Dizer no papel, em caneta e traço, é reler vagarosamente cada palavra e esperar que seu peso e sentido criem raízes.

Escrevi isso um mês atrás. Era uma quinta, acordara triste e queria dizer o que não sabia, mas digitar era impossível. Então peguei caneta e bloco. Um antigo, enterrado na mochila. E rabisquei umas letras que depois eu mesmo tive dificuldades de entender. Eram garranchos, coisas das quais ia me desfazendo por necessidade, traços que se prolongavam uns nos outros, uns sobre os outros. Uma algaravia, mas era uma algaravia que criava ordem. Acho que os fiz assim exatamente para que não pudesse ler. Eram inteligíveis apenas no instante em que eram ditos.

_Tarefas_
a) Diga se cada afirmação concorda com o texto de origem, respondendo sim ou não e citando as palavras do texto que decidem: (i) o bloco usado para escrever era antigo; (ii) o dia em que o trecho foi escrito era uma segunda-feira; (iii) as letras rabiscadas foram fáceis de entender depois.
b) No texto de origem, onde estava o bloco usado para escrever?
c) Devolva, sem nenhuma alteração, o trecho do texto de origem que começa em "Dizer no papel, em" e vai até "que eram ditos.", incluindo essas palavras.

_Registros fornecidos_

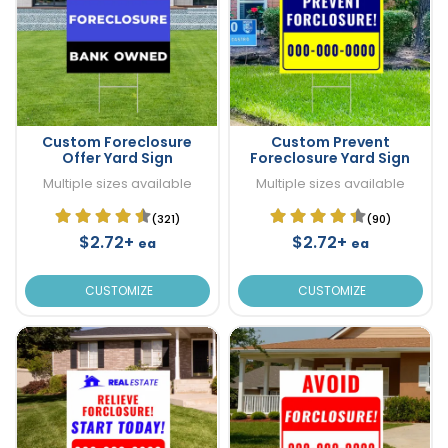
Custom Foreclosure
Custom Prevent
Offer Yard Sign
Foreclosure Yard Sign
Multiple sizes available
Multiple sizes available
(321)
(90)
$2.72+
$2.72+
ea
ea
CUSTOMIZE
CUSTOMIZE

_Respostas em ordem_
a)
(i) Sim: "Então peguei caneta e bloco. Um antigo, enterrado na mochila."
(ii) Não: "Era uma quinta"
(iii) Não: "E rabisquei umas letras que depois eu mesmo tive dificuldades de entender."

b) Enterrado na mochila.

c)
Dizer no papel, em caneta e traço, é reler vagarosamente cada palavra e esperar que seu peso e sentido criem raízes.

Escrevi isso um mês atrás. Era uma quinta, acordara triste e queria dizer o que não sabia, mas digitar era impossível. Então peguei caneta e bloco. Um antigo, enterrado na mochila. E rabisquei umas letras que depois eu mesmo tive dificuldades de entender. Eram garranchos, coisas das quais ia me desfazendo por necessidade, traços que se prolongavam uns nos outros, uns sobre os outros. Uma algaravia, mas era uma algaravia que criava ordem. Acho que os fiz assim exatamente para que não pudesse ler. Eram inteligíveis apenas no instante em que eram ditos.